▶ _TASK_
Copy the lines below exactly, starting at the one with "<source format=v>" and ending at the one with "temp_log[i] = bin_i[i];", and leave out any picture.

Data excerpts
╔══

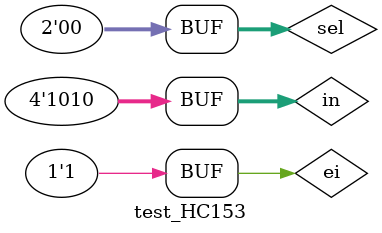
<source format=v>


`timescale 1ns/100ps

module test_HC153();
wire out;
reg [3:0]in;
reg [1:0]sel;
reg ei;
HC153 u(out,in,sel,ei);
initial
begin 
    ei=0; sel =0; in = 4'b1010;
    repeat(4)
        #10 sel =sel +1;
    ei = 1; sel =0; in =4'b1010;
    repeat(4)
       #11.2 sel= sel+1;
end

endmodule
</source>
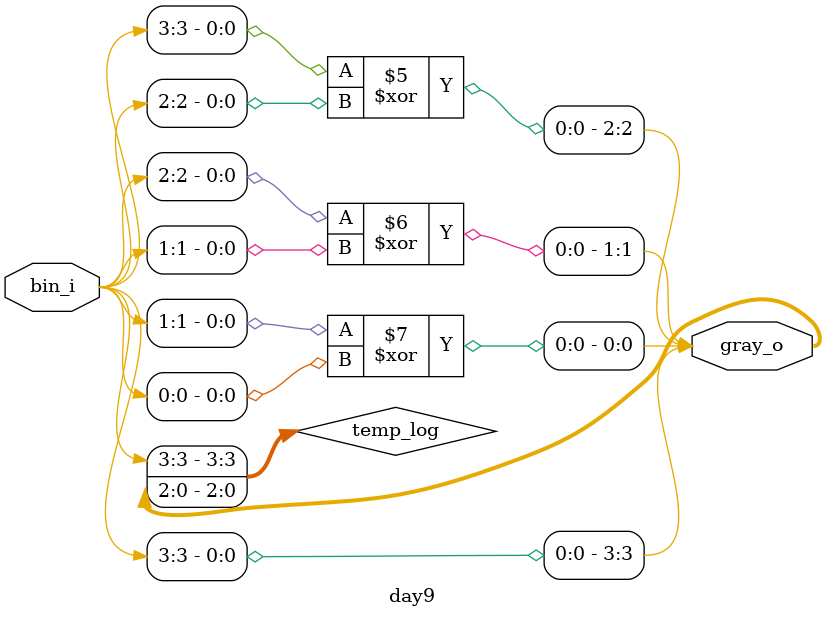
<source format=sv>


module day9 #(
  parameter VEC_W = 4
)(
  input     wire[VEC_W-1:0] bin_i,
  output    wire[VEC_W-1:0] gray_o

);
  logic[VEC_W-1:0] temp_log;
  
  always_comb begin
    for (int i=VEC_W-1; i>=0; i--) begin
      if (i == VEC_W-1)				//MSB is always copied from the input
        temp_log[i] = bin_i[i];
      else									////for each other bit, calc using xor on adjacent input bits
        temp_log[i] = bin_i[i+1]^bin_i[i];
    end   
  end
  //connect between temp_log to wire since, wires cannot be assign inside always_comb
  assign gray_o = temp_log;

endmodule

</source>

╚══
╔══

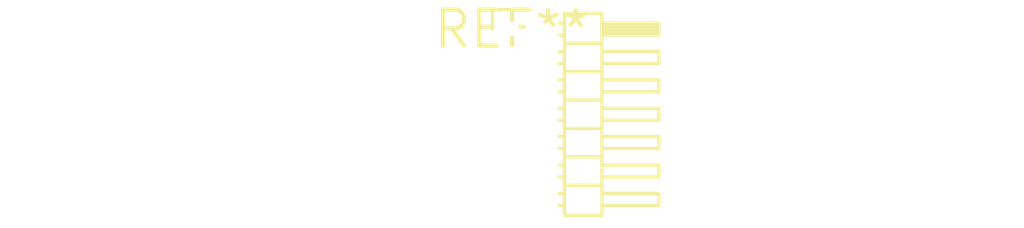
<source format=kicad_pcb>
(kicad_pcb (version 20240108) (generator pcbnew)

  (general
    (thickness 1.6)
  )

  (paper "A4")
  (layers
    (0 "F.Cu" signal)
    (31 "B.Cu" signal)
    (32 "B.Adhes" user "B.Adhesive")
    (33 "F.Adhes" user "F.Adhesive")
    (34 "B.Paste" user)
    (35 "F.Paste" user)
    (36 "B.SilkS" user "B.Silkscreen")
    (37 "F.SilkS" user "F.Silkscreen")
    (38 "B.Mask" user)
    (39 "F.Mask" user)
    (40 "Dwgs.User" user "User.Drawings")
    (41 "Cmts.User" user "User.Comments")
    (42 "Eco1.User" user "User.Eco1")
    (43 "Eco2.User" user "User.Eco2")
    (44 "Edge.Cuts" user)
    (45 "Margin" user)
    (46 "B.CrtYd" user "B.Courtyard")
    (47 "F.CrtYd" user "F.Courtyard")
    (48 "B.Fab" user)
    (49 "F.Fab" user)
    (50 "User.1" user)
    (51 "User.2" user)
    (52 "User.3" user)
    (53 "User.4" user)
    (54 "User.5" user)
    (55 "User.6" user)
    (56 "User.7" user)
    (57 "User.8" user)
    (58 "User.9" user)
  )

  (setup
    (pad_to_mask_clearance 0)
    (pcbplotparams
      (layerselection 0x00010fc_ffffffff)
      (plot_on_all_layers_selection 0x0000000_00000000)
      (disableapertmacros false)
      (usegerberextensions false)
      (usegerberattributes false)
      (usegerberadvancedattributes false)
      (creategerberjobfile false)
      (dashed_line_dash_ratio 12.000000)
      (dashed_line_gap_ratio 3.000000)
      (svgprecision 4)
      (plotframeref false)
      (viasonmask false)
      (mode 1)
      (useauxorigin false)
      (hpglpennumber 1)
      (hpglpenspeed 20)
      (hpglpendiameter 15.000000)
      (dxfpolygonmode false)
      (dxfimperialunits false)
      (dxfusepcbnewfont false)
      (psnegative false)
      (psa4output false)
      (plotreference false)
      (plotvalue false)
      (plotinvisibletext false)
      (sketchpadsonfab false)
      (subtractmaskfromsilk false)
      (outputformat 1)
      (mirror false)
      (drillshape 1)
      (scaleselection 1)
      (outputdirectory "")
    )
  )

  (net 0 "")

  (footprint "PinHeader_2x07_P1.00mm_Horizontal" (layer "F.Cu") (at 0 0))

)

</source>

╚══

▶ _ANSWER BOX_
<source format=v>


`timescale 1ns/100ps

module test_HC153();
wire out;
reg [3:0]in;
reg [1:0]sel;
reg ei;
HC153 u(out,in,sel,ei);
initial
begin 
    ei=0; sel =0; in = 4'b1010;
    repeat(4)
        #10 sel =sel +1;
    ei = 1; sel =0; in =4'b1010;
    repeat(4)
       #11.2 sel= sel+1;
end

endmodule
</source>
<source format=sv>


module day9 #(
  parameter VEC_W = 4
)(
  input     wire[VEC_W-1:0] bin_i,
  output    wire[VEC_W-1:0] gray_o

);
  logic[VEC_W-1:0] temp_log;
  
  always_comb begin
    for (int i=VEC_W-1; i>=0; i--) begin
      if (i == VEC_W-1)				//MSB is always copied from the input
        temp_log[i] = bin_i[i];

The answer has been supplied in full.